REPUBLIKA.CO.ID, JAKARTA--Istilah radikal bebas mungkin sudah tak asing lagi kita dengar. Namun, tak sedikit di antara kita yang tidak mengerti arti radikal bebas itu. Menurut Dokter Spesialis Gizi, dr Fiastuti Witjaksono, radikal bebas merupakan sebuah elektron yang tidak berpasangan.
Padahal, lanjut Fiastuti, setiap elektron butuh pasangan agar kondisinya stabil. Karena itu, elektron ini mengambil pasangan dari sel-sel lain. Akibatnya elektron tersebut merusak sel-sel lain.
Radikal bebas, Fiastuti menjelaskan, dihasilkan dari hasil metabolisme tubuh dan faktor eksternal seperti asap rokok, hasil penyinaran ultra violet, zat kimiawi dalam makanan, obat-obatan, olahraga yang berlebihan, sakit, stres dan polutan lain. Menurutnya, radikal bebas ini merupakan awal dari penyakit-penyakit berbahaya, seperti kanker, katarak, serangan jantung, dan beberapa penyakit lainnya.

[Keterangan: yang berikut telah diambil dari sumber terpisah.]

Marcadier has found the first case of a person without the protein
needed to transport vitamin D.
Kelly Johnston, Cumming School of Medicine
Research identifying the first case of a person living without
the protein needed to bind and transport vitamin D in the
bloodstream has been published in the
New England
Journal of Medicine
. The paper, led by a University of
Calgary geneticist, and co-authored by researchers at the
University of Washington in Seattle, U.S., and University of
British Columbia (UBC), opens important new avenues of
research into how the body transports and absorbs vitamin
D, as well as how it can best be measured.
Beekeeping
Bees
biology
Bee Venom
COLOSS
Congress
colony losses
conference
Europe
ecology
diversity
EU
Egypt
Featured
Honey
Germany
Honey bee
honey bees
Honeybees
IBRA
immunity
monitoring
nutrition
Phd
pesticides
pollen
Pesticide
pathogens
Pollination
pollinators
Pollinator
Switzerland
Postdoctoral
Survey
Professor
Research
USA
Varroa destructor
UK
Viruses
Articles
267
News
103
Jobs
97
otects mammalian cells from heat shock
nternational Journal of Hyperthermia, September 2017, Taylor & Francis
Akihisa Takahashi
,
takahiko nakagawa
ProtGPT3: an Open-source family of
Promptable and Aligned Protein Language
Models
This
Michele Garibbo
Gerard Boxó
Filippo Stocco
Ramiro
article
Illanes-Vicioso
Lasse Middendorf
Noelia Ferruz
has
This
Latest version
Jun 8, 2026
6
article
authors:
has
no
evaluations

Misalnya, serangan jantung diawali dengan oksidasi karena penyumbatan pembuluh darah yang disebabkan oleh kerusakan sel. Sama halnya dengan katarak dan kanker yang diawali oleh kerusakan sel.
Dosen luar biasa Departemen Gizi FKUI ini mengatakan, radikal bebas tersebut dapat diredam. Senyawa yang dapat meredam radikal bebas dinamakan antioksidan. “Jadi, antioksidan mempunyai tugas untuk menangkap radikal bebas yang masuk ataupun yang terbentuk di dalam tubuh sehingga tidak merusak sel-sel dalam tubuh,” tutur Fiastuti.

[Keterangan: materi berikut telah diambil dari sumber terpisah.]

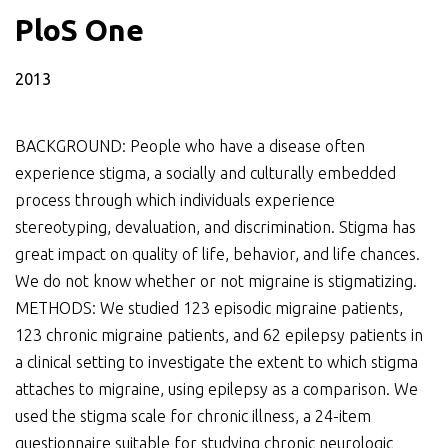
PloS One
2013
BACKGROUND: People who have a disease often
experience stigma, a socially and culturally embedded
process through which individuals experience
stereotyping, devaluation, and discrimination. Stigma has
great impact on quality of life, behavior, and life chances.
We do not know whether or not migraine is stigmatizing.
METHODS: We studied 123 episodic migraine patients,
123 chronic migraine patients, and 62 epilepsy patients in
a clinical setting to investigate the extent to which stigma
attaches to migraine, using epilepsy as a comparison. We
used the stigma scale for chronic illness, a 24-item
questionnaire suitable for studying chronic neurologic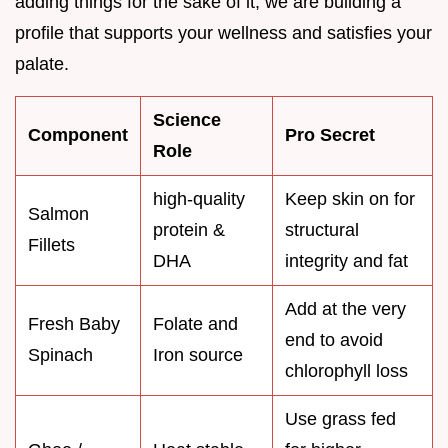
adding things for the sake of it; we are building a
profile that supports your wellness and satisfies your
palate.
Science
Component
Pro Secret
Role
high-quality
Keep skin on for
Salmon
protein &
structural
Fillets
DHA
integrity and fat
Add at the very
Fresh Baby
Folate and
end to avoid
Spinach
Iron source
chlorophyll loss
Use grass fed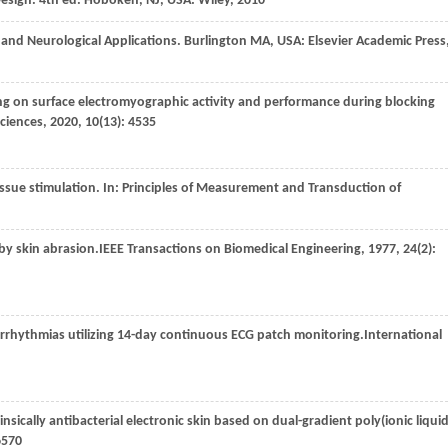
Design.
4th ed. Hoboken, NJ, USA: Wiley, 2010
ac and Neurological Applications.
Burlington MA, USA: Elsevier Academic Press
ning on surface electromyographic activity and performance during blocking
Sciences
,
2020
,
10
(13): 4535
issue stimulation. In:
Principles of Measurement and Transduction of
 by skin abrasion.
IEEE Transactions on Biomedical Engineering
,
1977
,
24
(2):
arrhythmias utilizing 14-day continuous ECG patch monitoring.
International
nsically antibacterial electronic skin based on dual-gradient poly(ionic liquid
6570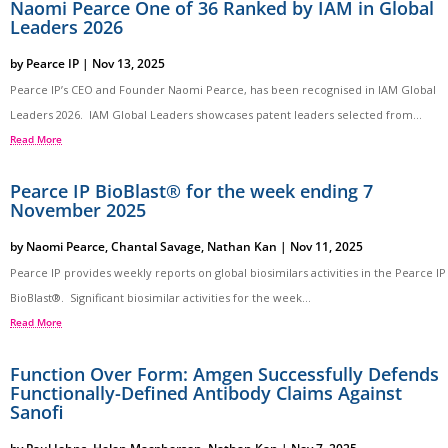
Naomi Pearce One of 36 Ranked by IAM in Global
Leaders 2026
by
Pearce IP
|
Nov 13, 2025
Pearce IP’s CEO and Founder Naomi Pearce, has been recognised in IAM Global
Leaders 2026. IAM Global Leaders showcases patent leaders selected from...
Read More
Pearce IP BioBlast® for the week ending 7
November 2025
by
Naomi Pearce
,
Chantal Savage
,
Nathan Kan
|
Nov 11, 2025
Pearce IP provides weekly reports on global biosimilars activities in the Pearce IP
BioBlast®. Significant biosimilar activities for the week...
Read More
Function Over Form: Amgen Successfully Defends
Functionally-Defined Antibody Claims Against
Sanofi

Sebenarnya, tubuh manusia dapat menetralisir radikal bebas karena tubuh manusia memiliki antioksidan bawaan. Salah satu contoh, tubuh manusia dapat menghasilkan glutathione, salah satu antioksidan yang sangat kuat. Juga menghasilkan SOD, peroksidase, dan katalase.

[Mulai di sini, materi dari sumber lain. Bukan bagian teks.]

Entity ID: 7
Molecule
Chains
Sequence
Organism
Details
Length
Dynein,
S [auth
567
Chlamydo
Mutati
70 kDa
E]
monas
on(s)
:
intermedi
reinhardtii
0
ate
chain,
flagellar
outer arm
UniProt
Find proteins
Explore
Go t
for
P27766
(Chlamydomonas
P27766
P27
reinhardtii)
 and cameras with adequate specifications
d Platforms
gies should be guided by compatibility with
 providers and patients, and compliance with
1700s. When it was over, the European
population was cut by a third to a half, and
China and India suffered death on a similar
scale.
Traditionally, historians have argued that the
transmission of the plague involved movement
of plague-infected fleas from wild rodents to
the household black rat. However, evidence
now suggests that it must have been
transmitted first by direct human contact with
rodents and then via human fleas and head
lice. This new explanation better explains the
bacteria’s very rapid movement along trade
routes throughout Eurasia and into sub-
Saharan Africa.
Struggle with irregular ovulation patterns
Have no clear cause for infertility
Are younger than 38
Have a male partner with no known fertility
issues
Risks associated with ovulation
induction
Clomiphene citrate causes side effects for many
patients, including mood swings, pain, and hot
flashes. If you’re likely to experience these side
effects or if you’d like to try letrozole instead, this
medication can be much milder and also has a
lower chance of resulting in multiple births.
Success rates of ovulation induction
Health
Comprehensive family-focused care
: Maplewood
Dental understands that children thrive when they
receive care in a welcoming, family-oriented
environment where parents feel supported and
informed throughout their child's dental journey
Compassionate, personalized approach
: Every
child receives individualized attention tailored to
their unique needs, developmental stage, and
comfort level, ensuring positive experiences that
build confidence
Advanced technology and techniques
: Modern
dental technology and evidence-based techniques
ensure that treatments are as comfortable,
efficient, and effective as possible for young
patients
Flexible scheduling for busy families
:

Namun, dalam keadaan tertentu jumlahnya tidak cukup. Bila dalam kondisi baik, seperti tidak ada polusi, antioksidan bawaan ini cukup. "Tapi, makin tua usia , makin sering terpapar polusi sehingga makin rentan terserang stres oksidatif," katanya.
Untuk itu, lanjut staf medik Departemen Radioterapi RSCM ini, perlu antioksidan tambahan dari luar yang juga berfungsi untuk memperlambat proses penuaan. Antioksidan ini terkandung dalam makanan yang kita konsumsi seperti buah dan sayur. Misalnya buah-buahan seperti blueberry, strawberry, rush berry, raisin atau anggur, jeruk dan lainnya.
Sedangkan untuk sayuran, ada pada bayam, brokoli, dan lainnya. "Pokoknya sayuran dan buah yang memiliki warna atau pigmen tua. Karena pigmen itu mengandung zat-zat tertentu yang mengandung antioksidan," jelasnya. Fiastuti menambahkan, selain dari buah-buahan dan sayur, antioksidan bisa juga didapat dari suplemen. Hanya saja, harus dipikirkan penyerapannya, jangan berlebihan.
Pengurus Persatuan Dokter Gizi Klinik Indonesia (PDGKI) ini menyarankan agar setiap orang mengonsumsi buah dan sayuran bervariasi setiap hari. "Makin variasi makin bagus, saling melengkapi," katanya. Menurutnya, paling tidak kita harus mengonsumsi sayuran dan buah lima hingga delapan porsi setiap hari.
Selain pola makan yang sehat, juga harus dipikirkan jumlah, jenis, dan jadwal makan. Untuk jumlah, harus disesuaikan dengan kebutuhan. Untuk jenis, harus lengkap yakni ada karbohidrat, protein, dan lemak.
Sedangkan untuk jadwal harus benar."Tidak harus ada aturan, yang penting tiap makan harus lengkap," katanya Senior Nutritionist dari Kraft Foods supporting SEA, Joan P Sumpio, membenarkan radikal bebas bisa ditangkal dengan asupan makanan. Ia meyakini zat-zat antioksidan seperti Vitamin A, Vitamin E, Vitamin C, zat besi dan lainnya mampu membuat radikal bebas pergi.